## PROBLEM DESCRIPTION:
Quote the whole listing exactly. Leave the pictures out of your copy.

## GIVEN ENTRIES:

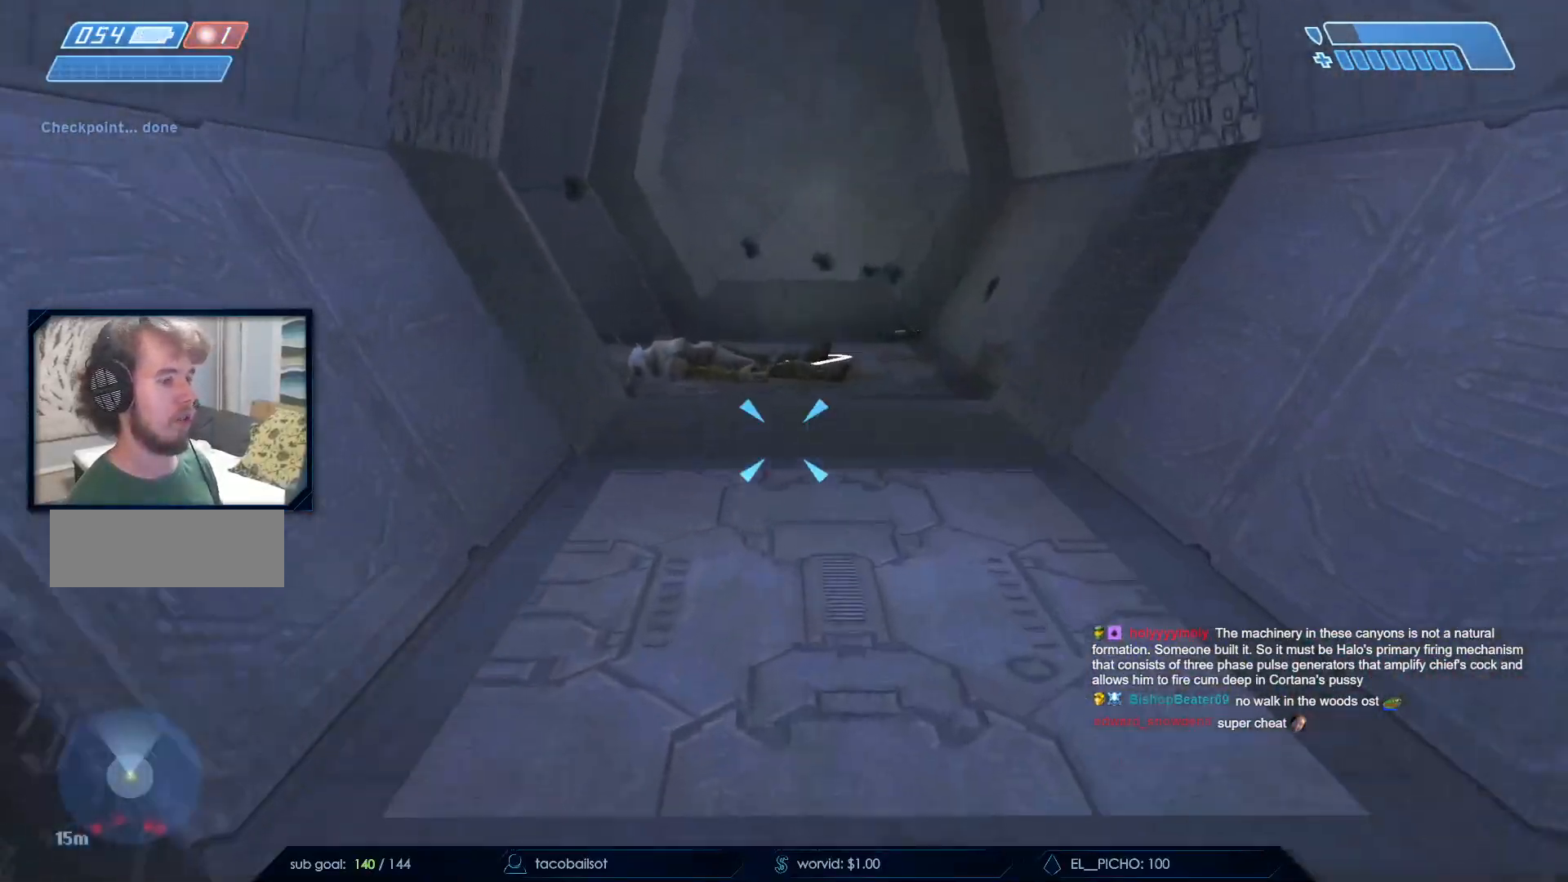
{"keys": ["q", "w"], "mouse": [], "events": [[33, "q", "up"], [450, "q", "down"]]}
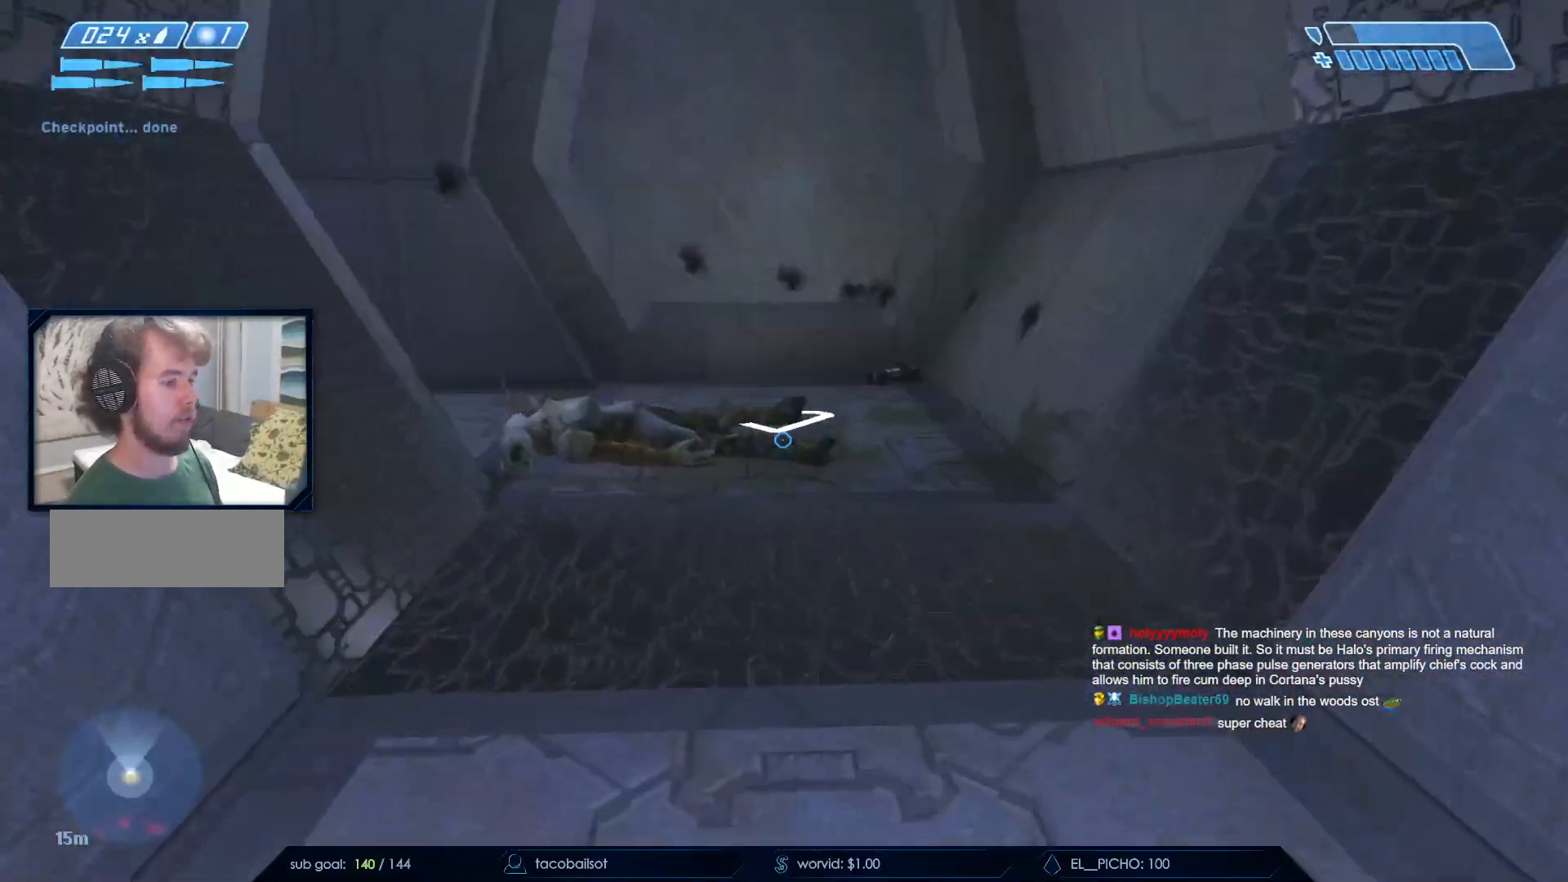
{"keys": ["w"], "mouse": [], "events": [[50, "q", "up"], [100, "q", "down"], [183, "q", "up"], [233, "w", "up"], [500, "w", "down"]]}
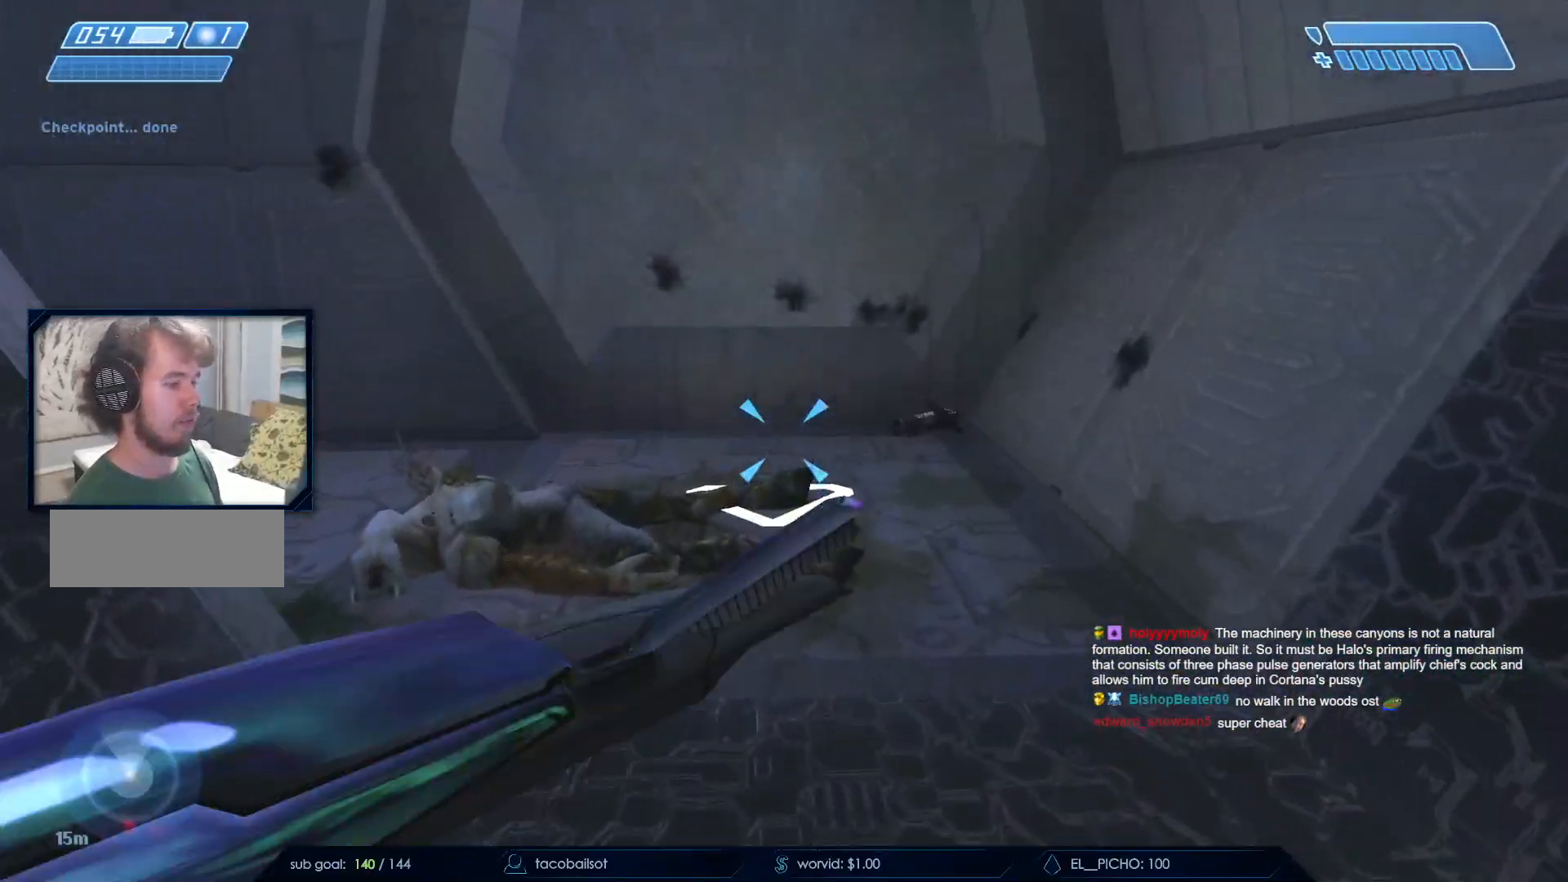
{"keys": ["w"], "mouse": [], "events": [[100, "d", "down"], [250, "d", "up"]]}
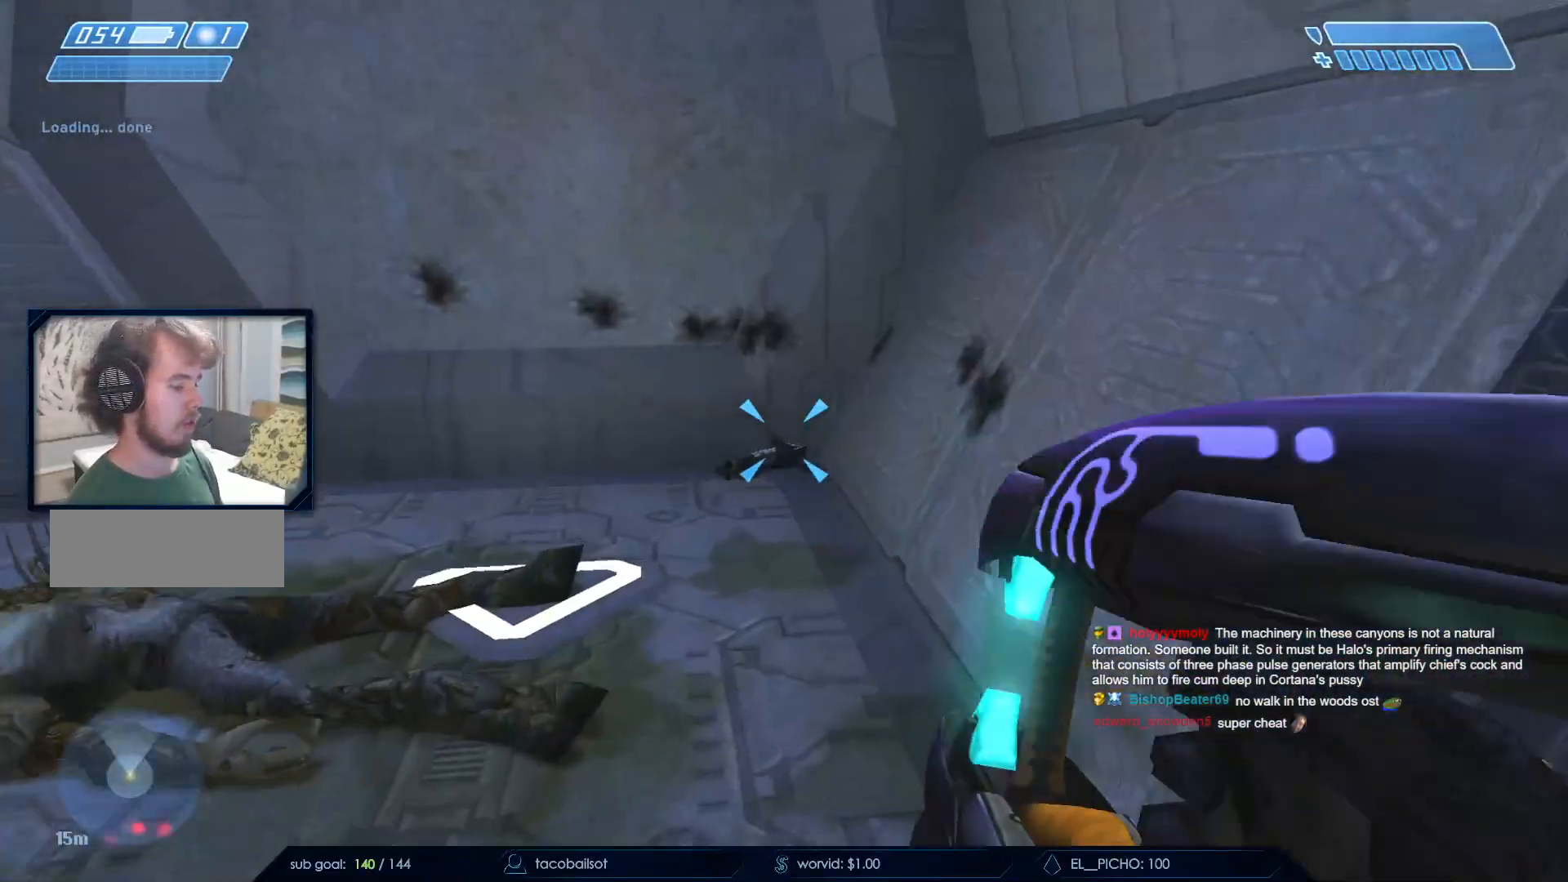
{"keys": ["w"], "mouse": [], "events": []}
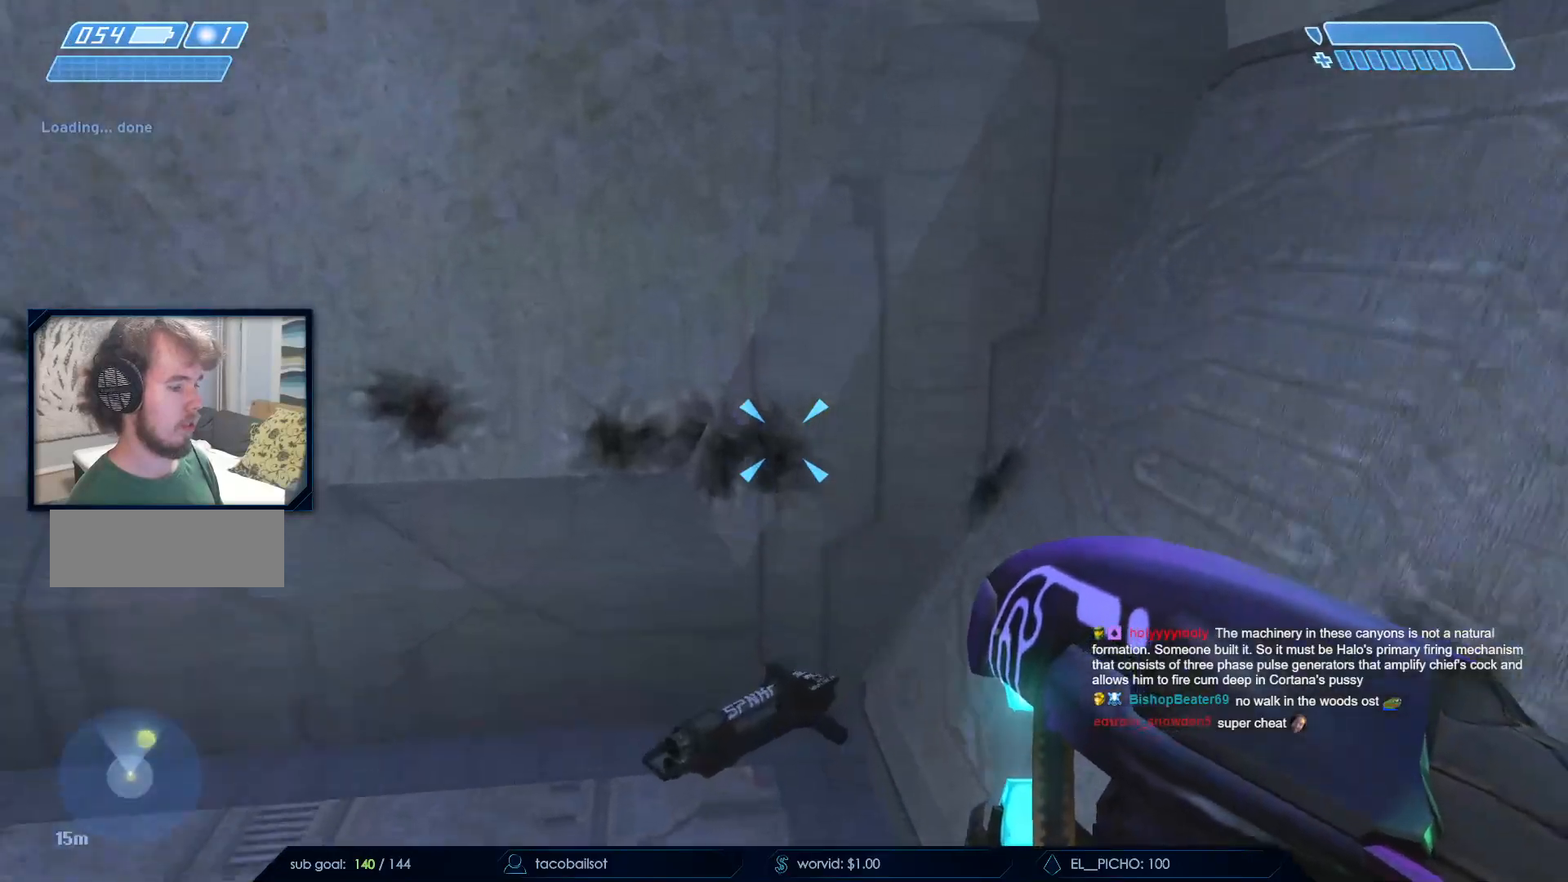
{"keys": ["a", "w"], "mouse": [], "events": [[117, "e", "down"], [167, "w", "up"], [317, "w", "down"], [367, "a", "down"], [467, "e", "up"]]}
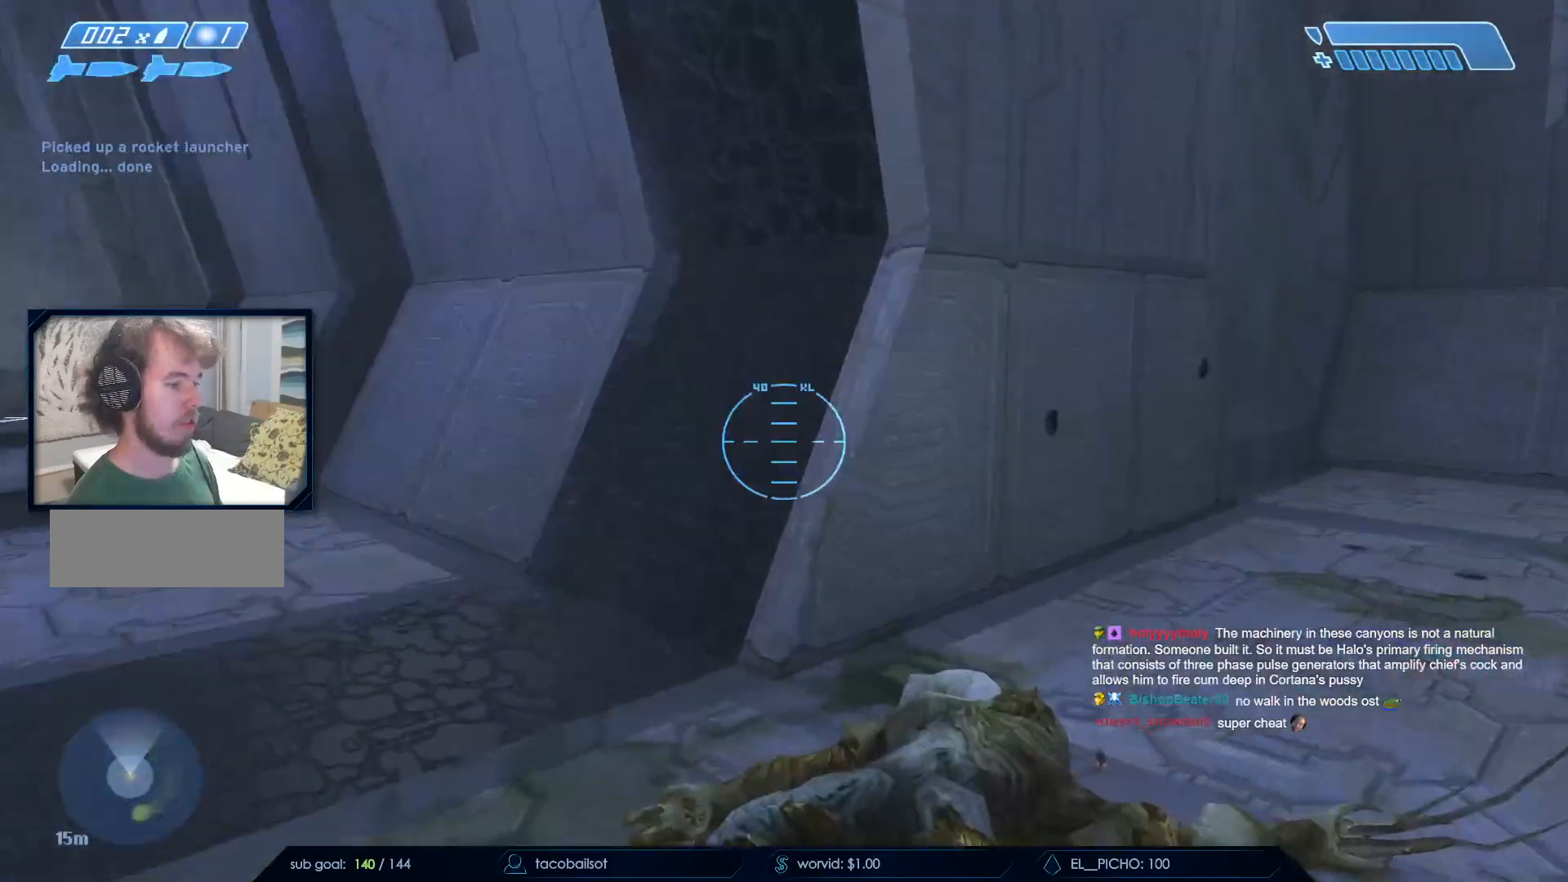
{"keys": ["w"], "mouse": [], "events": [[100, "a", "up"]]}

## RESPONSE TO THE TASK:
{"keys": ["q", "w"], "mouse": [], "events": [[33, "q", "up"], [450, "q", "down"]]}
{"keys": ["w"], "mouse": [], "events": [[50, "q", "up"], [100, "q", "down"], [183, "q", "up"], [233, "w", "up"], [500, "w", "down"]]}
{"keys": ["w"], "mouse": [], "events": [[100, "d", "down"], [250, "d", "up"]]}
{"keys": ["w"], "mouse": [], "events": []}
{"keys": ["a", "w"], "mouse": [], "events": [[117, "e", "down"], [167, "w", "up"], [317, "w", "down"], [367, "a", "down"], [467, "e", "up"]]}
{"keys": ["w"], "mouse": [], "events": [[100, "a", "up"]]}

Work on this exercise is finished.